Since then, state courts have held that implied consent laws also cannot be used as a general justification for warrantless searches. But in some circumstances authorities may be able to use evidence from a warrantless blood draw if they show it was impractical or impossible to get a warrant in time before the alcohol was no longer present in the blood.

Given today’s technology, most of the time law enforcement agencies are able to obtain a warrant in time, courts have concluded.

Kootenai County Sheriff Ben Wolfinger said Tuesday that his department’s procedure changed in early 2013 “so that we get search warrants for forced blood draws.”

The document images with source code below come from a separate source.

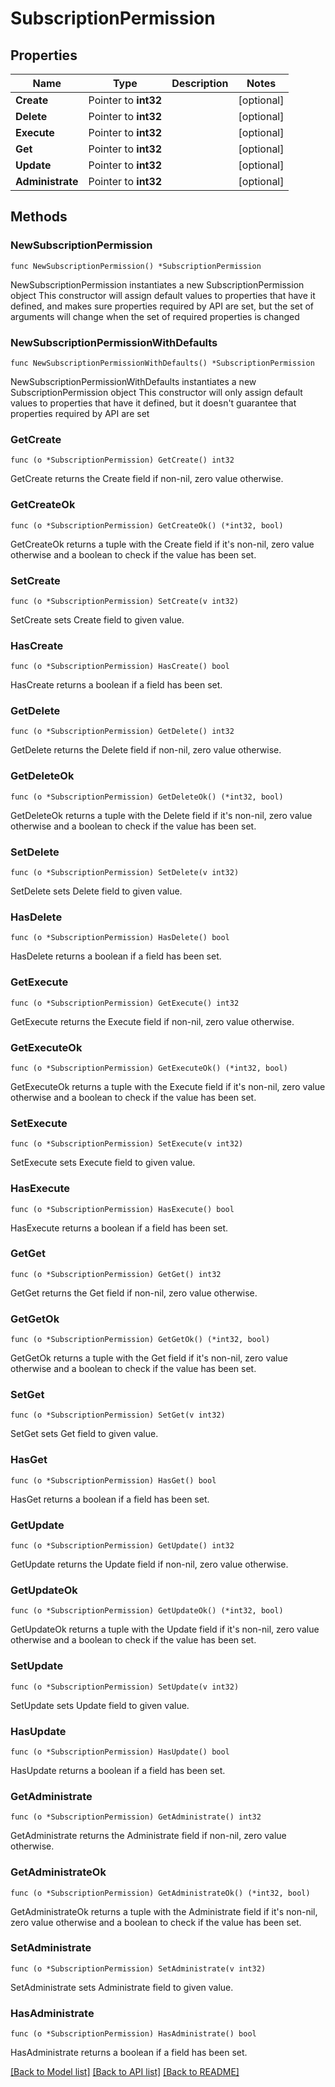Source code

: # SubscriptionPermission

## Properties

Name | Type | Description | Notes
------------ | ------------- | ------------- | -------------
**Create** | Pointer to **int32** |  | [optional] 
**Delete** | Pointer to **int32** |  | [optional] 
**Execute** | Pointer to **int32** |  | [optional] 
**Get** | Pointer to **int32** |  | [optional] 
**Update** | Pointer to **int32** |  | [optional] 
**Administrate** | Pointer to **int32** |  | [optional] 

## Methods

### NewSubscriptionPermission

`func NewSubscriptionPermission() *SubscriptionPermission`

NewSubscriptionPermission instantiates a new SubscriptionPermission object
This constructor will assign default values to properties that have it defined,
and makes sure properties required by API are set, but the set of arguments
will change when the set of required properties is changed

### NewSubscriptionPermissionWithDefaults

`func NewSubscriptionPermissionWithDefaults() *SubscriptionPermission`

NewSubscriptionPermissionWithDefaults instantiates a new SubscriptionPermission object
This constructor will only assign default values to properties that have it defined,
but it doesn't guarantee that properties required by API are set

### GetCreate

`func (o *SubscriptionPermission) GetCreate() int32`

GetCreate returns the Create field if non-nil, zero value otherwise.

### GetCreateOk

`func (o *SubscriptionPermission) GetCreateOk() (*int32, bool)`

GetCreateOk returns a tuple with the Create field if it's non-nil, zero value otherwise
and a boolean to check if the value has been set.

### SetCreate

`func (o *SubscriptionPermission) SetCreate(v int32)`

SetCreate sets Create field to given value.

### HasCreate

`func (o *SubscriptionPermission) HasCreate() bool`

HasCreate returns a boolean if a field has been set.

### GetDelete

`func (o *SubscriptionPermission) GetDelete() int32`

GetDelete returns the Delete field if non-nil, zero value otherwise.

### GetDeleteOk

`func (o *SubscriptionPermission) GetDeleteOk() (*int32, bool)`

GetDeleteOk returns a tuple with the Delete field if it's non-nil, zero value otherwise
and a boolean to check if the value has been set.

### SetDelete

`func (o *SubscriptionPermission) SetDelete(v int32)`

SetDelete sets Delete field to given value.

### HasDelete

`func (o *SubscriptionPermission) HasDelete() bool`

HasDelete returns a boolean if a field has been set.

### GetExecute

`func (o *SubscriptionPermission) GetExecute() int32`

GetExecute returns the Execute field if non-nil, zero value otherwise.

### GetExecuteOk

`func (o *SubscriptionPermission) GetExecuteOk() (*int32, bool)`

GetExecuteOk returns a tuple with the Execute field if it's non-nil, zero value otherwise
and a boolean to check if the value has been set.

### SetExecute

`func (o *SubscriptionPermission) SetExecute(v int32)`

SetExecute sets Execute field to given value.

### HasExecute

`func (o *SubscriptionPermission) HasExecute() bool`

HasExecute returns a boolean if a field has been set.

### GetGet

`func (o *SubscriptionPermission) GetGet() int32`

GetGet returns the Get field if non-nil, zero value otherwise.

### GetGetOk

`func (o *SubscriptionPermission) GetGetOk() (*int32, bool)`

GetGetOk returns a tuple with the Get field if it's non-nil, zero value otherwise
and a boolean to check if the value has been set.

### SetGet

`func (o *SubscriptionPermission) SetGet(v int32)`

SetGet sets Get field to given value.

### HasGet

`func (o *SubscriptionPermission) HasGet() bool`

HasGet returns a boolean if a field has been set.

### GetUpdate

`func (o *SubscriptionPermission) GetUpdate() int32`

GetUpdate returns the Update field if non-nil, zero value otherwise.

### GetUpdateOk

`func (o *SubscriptionPermission) GetUpdateOk() (*int32, bool)`

GetUpdateOk returns a tuple with the Update field if it's non-nil, zero value otherwise
and a boolean to check if the value has been set.

### SetUpdate

`func (o *SubscriptionPermission) SetUpdate(v int32)`

SetUpdate sets Update field to given value.

### HasUpdate

`func (o *SubscriptionPermission) HasUpdate() bool`

HasUpdate returns a boolean if a field has been set.

### GetAdministrate

`func (o *SubscriptionPermission) GetAdministrate() int32`

GetAdministrate returns the Administrate field if non-nil, zero value otherwise.

### GetAdministrateOk

`func (o *SubscriptionPermission) GetAdministrateOk() (*int32, bool)`

GetAdministrateOk returns a tuple with the Administrate field if it's non-nil, zero value otherwise
and a boolean to check if the value has been set.

### SetAdministrate

`func (o *SubscriptionPermission) SetAdministrate(v int32)`

SetAdministrate sets Administrate field to given value.

### HasAdministrate

`func (o *SubscriptionPermission) HasAdministrate() bool`

HasAdministrate returns a boolean if a field has been set.


[[Back to Model list]](../README.md#documentation-for-models) [[Back to API list]](../README.md#documentation-for-api-endpoints) [[Back to README]](../README.md)


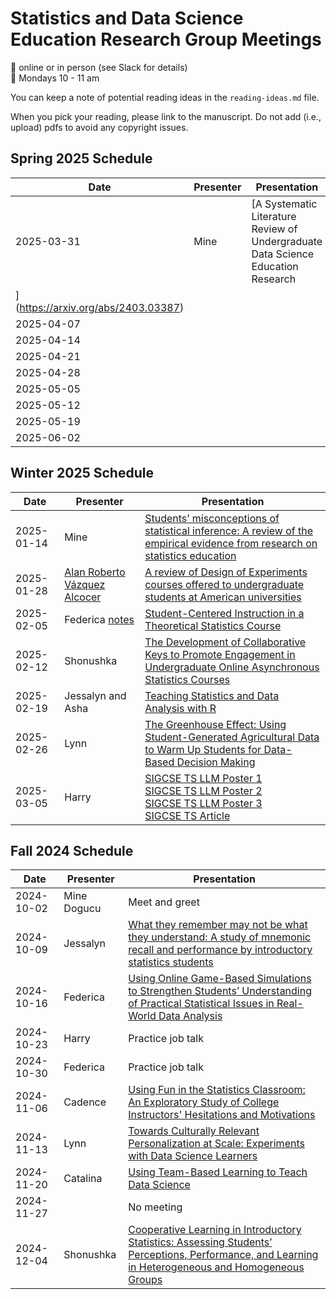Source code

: # Statistics and Data Science Education Research Group Meetings

:pushpin: online or in person (see Slack for details)   
:calendar: Mondays 10 - 11 am

You can keep a note of potential reading ideas in the `reading-ideas.md` file. 

When you pick your reading, please link to the manuscript. Do not add (i.e., upload) pdfs to avoid any copyright issues. 

## Spring 2025 Schedule

| Date | Presenter | Presentation |
|------|-----------|---------|
|2025-03-31|Mine|[A Systematic Literature Review of Undergraduate Data Science Education Research
](https://arxiv.org/abs/2403.03387)|
|2025-04-07|||
|2025-04-14|||
|2025-04-21|||
|2025-04-28|||
|2025-05-05|||
|2025-05-12|||
|2025-05-19|||
|2025-06-02|||

## Winter 2025 Schedule

| Date | Presenter | Presentation |
|------|-----------|---------|
|2025-01-14|Mine  |[Students’ misconceptions of statistical inference: A review of the empirical evidence from research on statistics education](https://www.sciencedirect.com/science/article/abs/pii/S1747938X07000164?via%3Dihub) | 
|2025-01-28|[Alan Roberto Vázquez Alcocer](https://research.tec.mx/vivo-tec/display/PID_115457)  |[A review of Design of Experiments courses offered to undergraduate students at American universities](https://www.tandfonline.com/doi/abs/10.1080/00031305.2024.2368803) | 
|2025-02-05|  Federica [notes](https://github.com/mdogucu/group-meetings/blob/main/discussion-notes/student-centered-theory.qmd)| [Student-Centered Instruction in a Theoretical Statistics Course](https://www.tandfonline.com/doi/full/10.1080/10691898.2009.11889530#d1e94) | 
|2025-02-12| Shonushka | [The Development of Collaborative Keys to Promote Engagement in Undergraduate Online Asynchronous Statistics Courses](https://www.tandfonline.com/doi/full/10.1080/26939169.2024.2448465) |
|2025-02-19| Jessalyn and Asha | [Teaching Statistics and Data Analysis with R](https://www.tandfonline.com/doi/full/10.1080/26939169.2022.2089410#abstract) |
|2025-02-26| Lynn | [The Greenhouse Effect: Using Student-Generated Agricultural Data to Warm Up Students for Data-Based Decision Making](https://www.tandfonline.com/doi/full/10.1080/26939169.2024.2441672#abstract) |
|2025-03-05| Harry | [SIGCSE TS LLM Poster 1](https://dl.acm.org/doi/pdf/10.1145/3641555.3705253) <br> [SIGCSE TS LLM Poster 2](https://dl.acm.org/doi/pdf/10.1145/3641555.3705175) <br> [SIGCSE TS LLM Poster 3](https://dl.acm.org/doi/pdf/10.1145/3641555.3705245) <br> [SIGCSE TS Article](https://dl.acm.org/doi/pdf/10.1145/3641554.3701864) |



## Fall 2024 Schedule

| Date | Presenter | Presentation |
|------|-----------|---------|
|2024-10-02| Mine Dogucu | Meet and greet| 
|2024-10-09| Jessalyn | [What they remember may not be what they understand: A study of mnemonic recall and performance by introductory statistics students](https://www.tandfonline.com/doi/full/10.1080/26939169.2024.2334905) |
|2024-10-16| Federica | [Using Online Game-Based Simulations to Strengthen Students’ Understanding of Practical Statistical Issues in Real-World Data Analysis](https://www.tandfonline.com/doi/full/10.1080/00031305.2015.1075421?casa_token=7mvhs7P--GcAAAAA%3AcOx6fM8srz4nxDwmLAuOVCrKPxx36MrkqHO4E98fYps0Sun_le0NymklPTd3H-7SG4BpQ9-FLFb0eg) |
|2024-10-23| Harry  | Practice job talk |
|2024-10-30| Federica | Practice job talk |
|2024-11-06| Cadence | [Using Fun in the Statistics Classroom: An Exploratory Study of College Instructors' Hesitations and Motivations](https://www.tandfonline.com/doi/abs/10.1080/10691898.2013.11889659) |
|2024-11-13| Lynn | [Towards Culturally Relevant Personalization at Scale: Experiments with Data Science Learners](https://link.springer.com/article/10.1007/s40593-021-00262-2)|
|2024-11-20| Catalina | [Using Team-Based Learning to Teach Data Science](https://doi.org/10.1080/26939169.2021.1971587) |
|2024-11-27||No meeting|
|2024-12-04|Shonushka|[Cooperative Learning in Introductory Statistics: Assessing Students’ Perceptions, Performance, and Learning in Heterogeneous and Homogeneous Groups](https://www.tandfonline.com/doi/full/10.1080/26939169.2024.2302175)|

The Idaho State Police also changed its practice after the McNeely decision last year. Since then, “it has been standard practice for ISP to obtain a search warrant for a blood draw in a DUI investigation if there isn’t consent,” said Teresa Baker, the agency’s public information officer.

The Idaho Supreme Court first ruled Oct. 29 in a Kootenai County case involving Micah Wulff, who was stopped by a sheriff’s deputy for speeding on Oct. 23, 2012. Wulff admitted he had been drinking and struggled with field sobriety tests. He was arrested and refused a breath test.

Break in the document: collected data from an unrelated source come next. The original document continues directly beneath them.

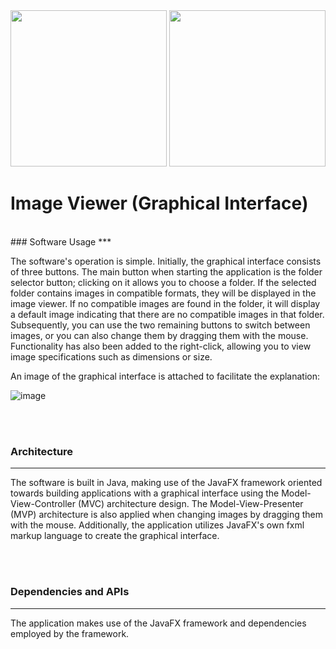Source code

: <div align="center">
 <img src="https://github.com/user-attachments/assets/047c6d44-d0ba-4ddf-8960-0d51b59865c9" width="250" height="250"/>
 <img src="https://github.com/user-attachments/assets/3bfbb2aa-1481-497f-a548-d9e4fca1b304" width="250" height="250"/>
</div>
 
 # Image Viewer (Graphical Interface)
<br>
### Software Usage
***

The software's operation is simple. Initially, the graphical interface consists of three buttons. The main button when starting the application is the folder selector button; 
clicking on it allows you to choose a folder. If the selected folder contains images in compatible formats, they will be displayed in the image viewer. If no compatible images are found in the folder,
it will display a default image indicating that there are no compatible images in that folder. 
Subsequently, you can use the two remaining buttons to switch between images, or you can also change them by dragging them with the mouse.
Functionality has also been added to the right-click, allowing you to view image specifications such as dimensions or size.

An image of the graphical interface is attached to facilitate the explanation:

![image](https://github.com/DevGiovanniLC/image-viewer/assets/92268681/5eea5dca-84a7-4df3-b177-08c1989265de)

<br><br>
### Architecture
***
The software is built in Java, making use of the JavaFX framework oriented towards building applications with a graphical interface using the Model-View-Controller (MVC) architecture design.
The Model-View-Presenter (MVP) architecture is also applied when changing images by dragging them with the mouse. Additionally, the application utilizes JavaFX's own fxml markup language to create the graphical interface.

<br><br>
### Dependencies and APIs
***
The application makes use of the JavaFX framework and dependencies employed by the framework.

<br><br>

The deputy took him to the hospital for a blood draw. Wulff became uncooperative as a nurse prepared his arm for the draw and said, “You’re not touching me,” the court record shows. After two security officers arrived, Wulff allowed the nurse to take his blood, which showed an alcohol content of 0.217, almost three times the legal limit for driving. He was charged with felony DUI.

Wulff moved to suppress the blood draw results, arguing that he did not consent to it and that there were no emergency circumstances allowing a warrantless draw. The district court granted his motion to suppress the evidence, citing the McNeely case.

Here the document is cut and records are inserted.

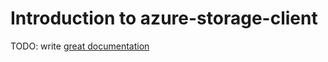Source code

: # Introduction to azure-storage-client

TODO: write [great documentation](http://jacobian.org/writing/what-to-write/)
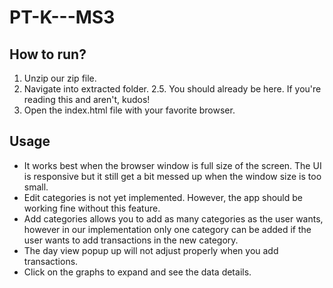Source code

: # PT-K---MS3

## How to run?
1. Unzip our zip file.
2. Navigate into extracted folder.
2.5. You should already be here. If you're reading this and aren't, kudos!
3. Open the index.html file with your favorite browser.

## Usage
- It works best when the browser window is full size of the screen. The UI is responsive but it still get a bit messed up when the window size is too small.
- Edit categories is not yet implemented. However, the app should be working fine without this feature.
- Add categories allows you to add as many categories as the user wants, however in our implementation only one category can be added if the user wants to add transactions in the new category.
- The day view popup up will not adjust properly when you add transactions.
- Click on the graphs to expand and see the data details.


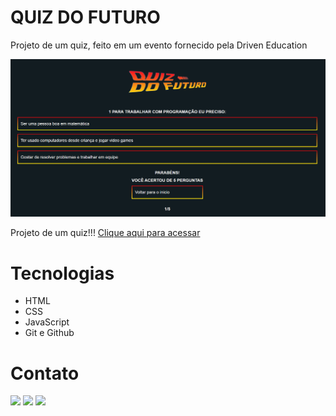 # QUIZ DO FUTURO
Projeto de um quiz, feito em um evento fornecido pela Driven Education

![preview](./previa.png)


 Projeto de um quiz!!!
[ Clique aqui para acessar](https://hilucassilva.github.io/quiz-do-futuro-Driven/)

# Tecnologias 

- HTML <br>
- CSS <br>
- JavaScript <br>
- Git e Github

# Contato
 <div> 
  <a href="https://instagram.com/lucasmesi" target="_blank"><img src="https://img.shields.io/badge/-Instagram-%23E4405F?style=for-the-badge&logo=instagram&logoColor=white" target="_blank"></a>
  <a href = "mailto:lmsilva12kta@gmail.com"><img src="https://img.shields.io/badge/-Gmail-%23333?style=for-the-badge&logo=gmail&logoColor=white" destino ="_blank"></a>
  <a href="https://www.linkedin.com/in/lucas-mendon%C3%A7a-silva-2b7856243" target="_blank"><img src="https://img.shields.io/badge/-LinkedIn-%230077B5?style=for-the-badge&logo=linkedin&logoColor=white" target="_blank"></a> 
</div>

The second Kootenai County case, which the Idaho justices ruled on Tuesday, involves a suspect who crossed from Idaho into Washington, where he was arrested.

Dennis Halseth was driving a truck with stolen Washington license plates when he was pulled over by a Post Falls police officer on Nov. 5, 2012. Halseth drove off, striking the officer’s patrol car. He was arrested across the border in Otis Orchards. He refused sobriety tests and was taken to a Spokane hospital, where Halseth protested the blood draw. Despite his protests, a hospital technician drew blood from both arms.

He was charged in Idaho with DUI and other crimes, and he also had his blood test results suppressed in district court on the same grounds. Halseth, who had prior convictions, was found guilty earlier this year of burglary, grand theft, eluding an officer and leaving the scene of an accident, and sentenced to 20 years in jail.